The higher the pressure difference between the tank and the IP (intermediate pressure) the colder the air will be.

The trick is to warm the air to water temperature. Remember the ice forming on the first stage?
There are gear makers working on heat exchangers to do just this. I doubt that it will ever be something for sport diving but it is on the drawing board and in the test labs.
 
'Course, as Doc Intrepid quipped, a rebreather solves both the cold air problem and the bubble problem I mentioned...
 
Actually the major cooling affect is from any liguid state material (such as water) that flashes to vapor because of the pressure change sucking the energy from the surrounding gas as it does so. Otherwise in close to zero degree C water you would be pulling in air at -40 to -50 degrees, nope, don't buy it.

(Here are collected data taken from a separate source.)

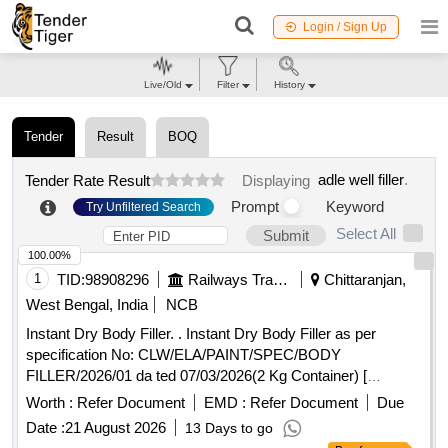
Login / Sign Up
Live/Old
Filter
History
Tender
Result
BOQ
adle well filler
.
Tender Rate Result
Displaying
Prompt
Keyword
Try Unfiltered Search
Select All
Submit
100.00%
1
TID:
98908296
Railways Transport Services
Chittaranjan,
West Bengal, India
NCB
Instant Dry Body Filler. . Instant Dry Body Filler as per
specification No: CLW/ELA/PAINT/SPEC/BODY
FILLER/2026/01 da ted 07/03/2026(2 Kg Container) [
Warranty Period: 30 Months after the date of delivery ]
Worth :
Refer Document
EMD :
Refer Document
Due
[Quantity Tolerance (+/-): 5 %age , Item Category : Normal ,
Date :
21 August 2026
13 Days to go
Total PO value variation Permitted: Max 8 lacs ] ]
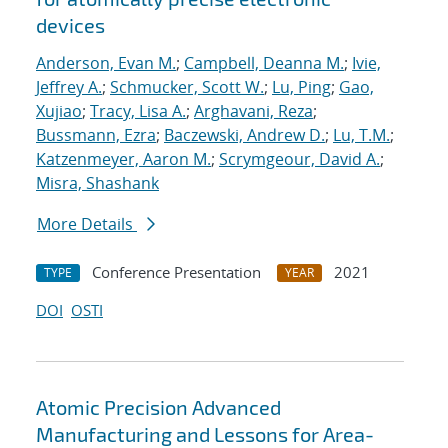
devices
Anderson, Evan M.
;
Campbell, Deanna M.
;
Ivie,
Jeffrey A.
;
Schmucker, Scott W.
;
Lu, Ping
;
Gao,
Xujiao
;
Tracy, Lisa A.
;
Arghavani, Reza
;
Bussmann, Ezra
;
Baczewski, Andrew D.
;
Lu, T.M.
;
Katzenmeyer, Aaron M.
;
Scrymgeour, David A.
;
Misra, Shashank
More Details
Conference Presentation
2021
TYPE
YEAR
DOI
OSTI
Atomic Precision Advanced
Manufacturing and Lessons for Area-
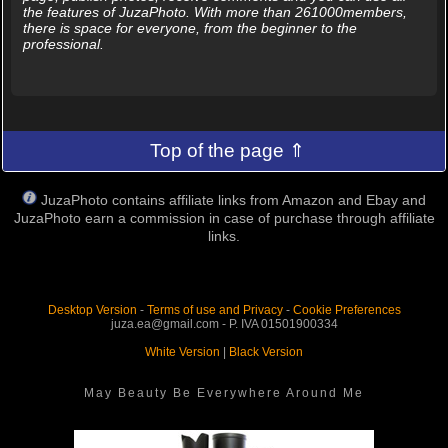
the features of JuzaPhoto. With more than 261000members,
there is space for everyone, from the beginner to the
professional.
Top of the page ⇑
JuzaPhoto contains affiliate links from Amazon and Ebay and
JuzaPhoto earn a commission in case of purchase through affiliate
links.
Desktop Version
-
Terms of use and Privacy
-
Cookie Preferences
juza.ea@gmail.com - P. IVA 01501900334
White Version
|
Black Version
May Beauty Be Everywhere Around Me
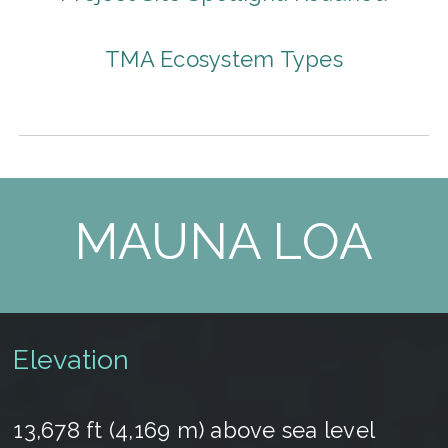
TMA Ecosystem Types
MAUNA LOA
Elevation
13,678 ft (4,169 m) above sea level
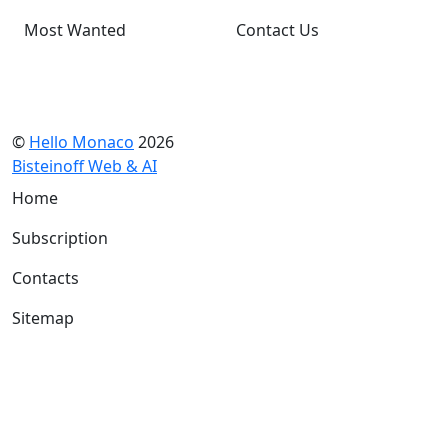
Most Wanted
Contact Us
©
Hello Monaco
2026
Bisteinoff Web & AI
Home
Subscription
Contacts
Sitemap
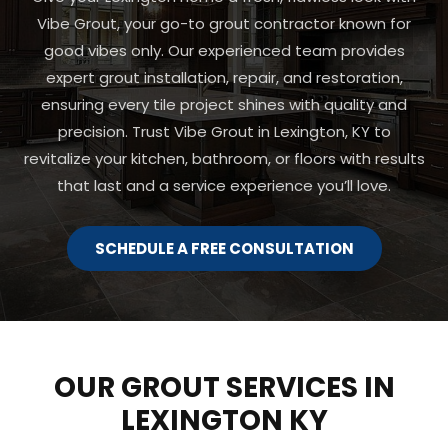
Vibe Grout, your go-to grout contractor known for
good vibes only. Our experienced team provides
expert grout installation, repair, and restoration,
ensuring every tile project shines with quality and
precision. Trust Vibe Grout in Lexington, KY to
revitalize your kitchen, bathroom, or floors with results
that last and a service experience you’ll love.
SCHEDULE A FREE CONSULTATION
OUR GROUT SERVICES IN
LEXINGTON KY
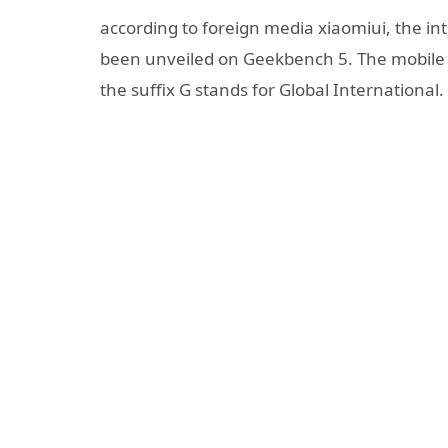
according to foreign media xiaomiui, the int
been unveiled on Geekbench 5. The mobile 
the suffix G stands for Global International.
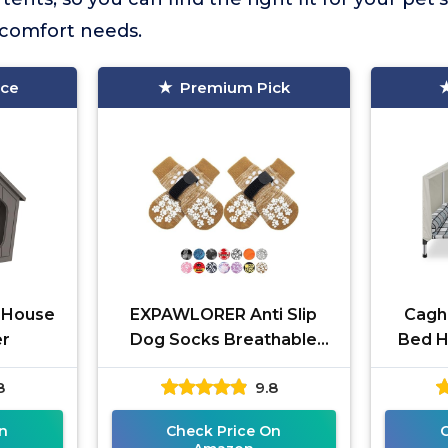
comfort needs.
ice
Premium Pick
g House
EXPAWLORER Anti Slip
Cagh
er
Dog Socks Breathable
Bed H
Knit
8
9.8
n
Check Price On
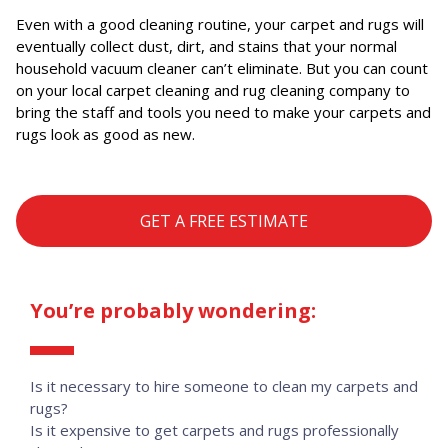
Even with a good cleaning routine, your carpet and rugs will
eventually collect dust, dirt, and stains that your normal
household vacuum cleaner can’t eliminate. But you can count
on your local carpet cleaning and rug cleaning company to
bring the staff and tools you need to make your carpets and
rugs look as good as new.
GET A FREE ESTIMATE
You’re probably wondering:
Is it necessary to hire someone to clean my carpets and
rugs?
Is it expensive to get carpets and rugs professionally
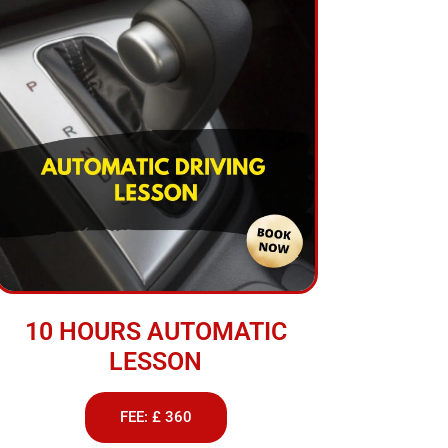
10 HOURS AUTOMATIC
LESSON
FEE: £ 360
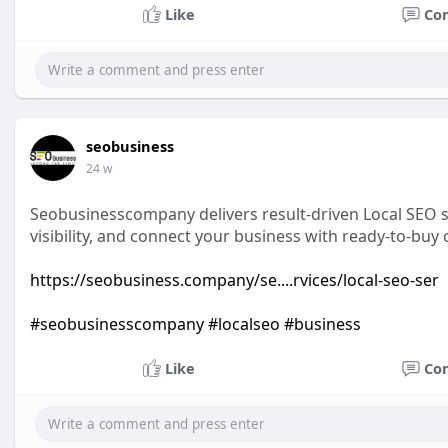
Like
Co
seobusiness
24 w
Seobusinesscompany delivers result-driven Local SEO s
visibility, and connect your business with ready-to-buy
https://seobusiness.company/se....rvices/local-seo-ser
#seobusinesscompany
#localseo
#business
Like
Co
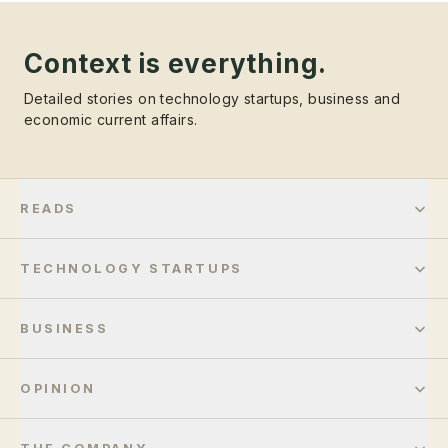
Context is everything.
Detailed stories on technology startups, business and
economic current affairs.
READS
TECHNOLOGY STARTUPS
BUSINESS
OPINION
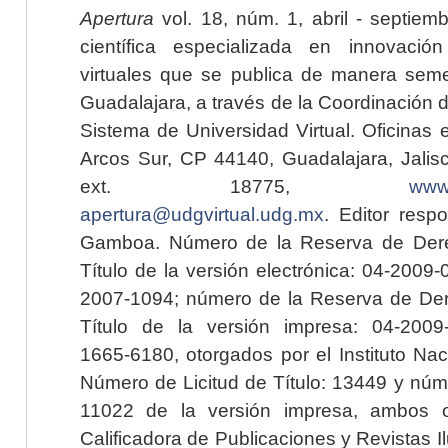
Apertura
vol. 18, núm. 1, abril - septiem
científica especializada en innovaci
virtuales que se publica de manera seme
Guadalajara, a través de la Coordinación 
Sistema de Universidad Virtual. Oficinas 
Arcos Sur, CP 44140, Guadalajara, Jalisc
ext. 18775,
www.
apertura@udgvirtual.udg.mx
. Editor resp
Gamboa. Número de la Reserva de Dere
Título de la versión electrónica: 04-200
2007-1094; número de la Reserva de Der
Título de la versión impresa: 04-200
1665-6180, otorgados por el Instituto Nac
Número de Licitud de Título: 13449 y núme
11022 de la versión impresa, ambos o
Calificadora de Publicaciones y Revistas I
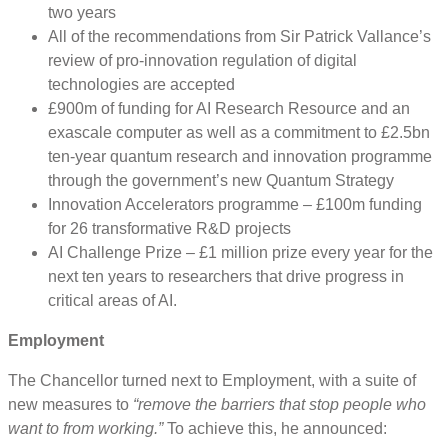
two years
All of the recommendations from Sir Patrick Vallance’s
review of pro-innovation regulation of digital
technologies are accepted
£900m of funding for AI Research Resource and an
exascale computer as well as a commitment to £2.5bn
ten-year quantum research and innovation programme
through the government’s new Quantum Strategy
Innovation Accelerators programme – £100m funding
for 26 transformative R&D projects
AI Challenge Prize – £1 million prize every year for the
next ten years to researchers that drive progress in
critical areas of AI.
Employment
The Chancellor turned next to Employment, with a suite of
new measures to
“remove the barriers that stop people who
want to from working.”
To achieve this, he announced:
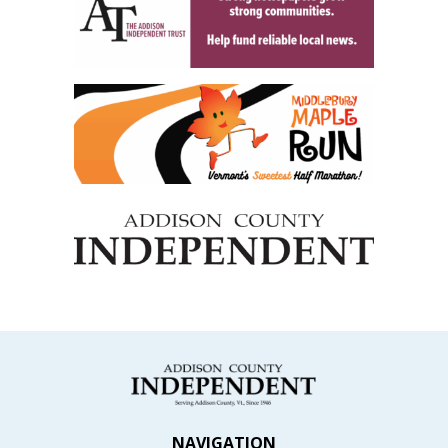
NAVIGATION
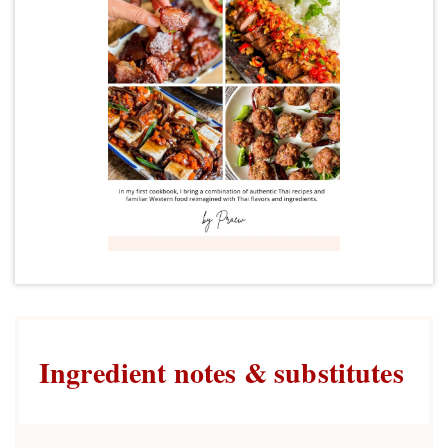
Ingredient notes & substitutes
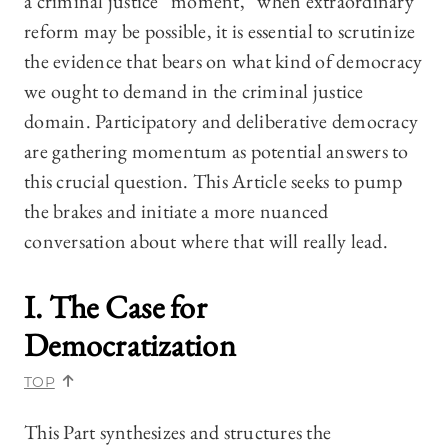
a criminal justice “moment,” when extraordinary
reform may be possible, it is essential to scrutinize
the evidence that bears on what kind of democracy
we ought to demand in the criminal justice
domain. Participatory and deliberative democracy
are gathering momentum as potential answers to
this crucial question. This Article seeks to pump
the brakes and initiate a more nuanced
conversation about where that will really lead.
I. The Case for
Democratization
TOP
This Part synthesizes and structures the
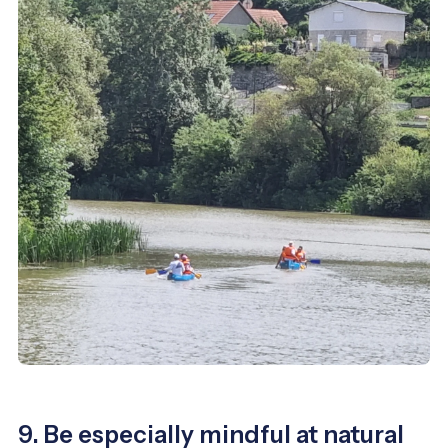
9. Be especially mindful at natural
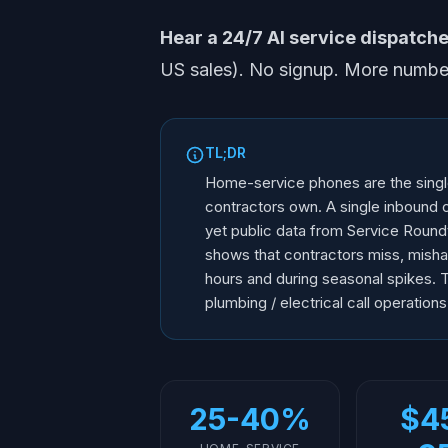
Hear a 24/7 AI service dispatcher
US sales). No signup. More numbe
TL;DR
Home-service phones are the singl
contractors own. A single inbound c
yet public data from Service Roun
shows that contractors miss, mishand
hours and during seasonal spikes. 
plumbing / electrical call operations
25-40%
$4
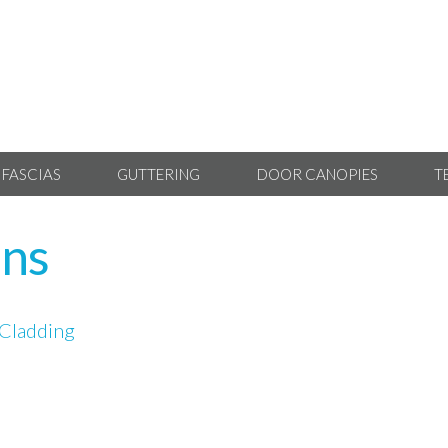
 FASCIAS
GUTTERING
DOOR CANOPIES
T
ans
Cladding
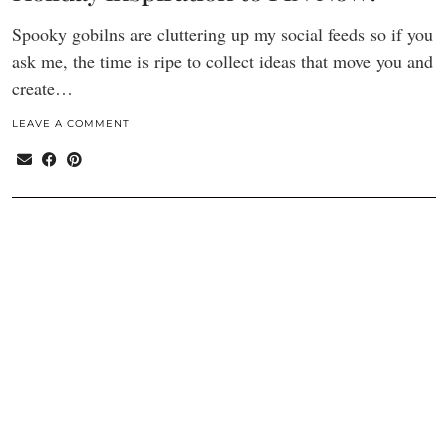
Spooky gobilns are cluttering up my social feeds so if you
ask me, the time is ripe to collect ideas that move you and
create…
LEAVE A COMMENT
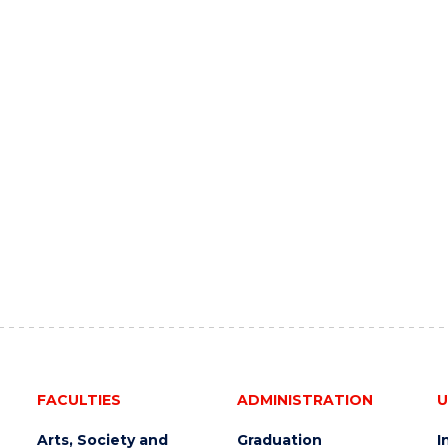
FACULTIES
ADMINISTRATION
U
Arts, Society and
Graduation
I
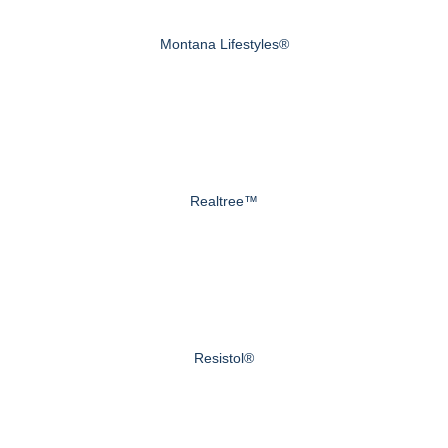
Montana Lifestyles®
Realtree™
Resistol®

The second stage is merely a spring loaded door that opens on demand, it usually doesn't do any pressure reduction on its part.

Mike
 
Ok, I stand corrected...been a while since chemistry class.
 
3dent:
...snip...It might also need a one-way valve at the exhaust tee to prevent re-breathing CO2, but I think that if the sleeve is flooded this wouldn't be necessary.....snip...
Remember me when you bring this idea to market. ;^)

Ahhhh, no. I will remember that you talk as though you don't have a one way valve on your exhaust from your 2nd stage. If you are at risk of rebreathing CO2, would you not ordinarily be at risk of inhaling water???
I don't think people will be falling over themselves to patent this idea, but congratulations on the imaginative ideas. Back to the drawing board though. The temperature difference between the sleeve and the gas would not be enough to do any measurable amount of warming given the hoses' insulation in between.

That said, I can't say that I have any better ideas, apart from the often already mentioned -wear warmer exposure protection so it doesn't matter.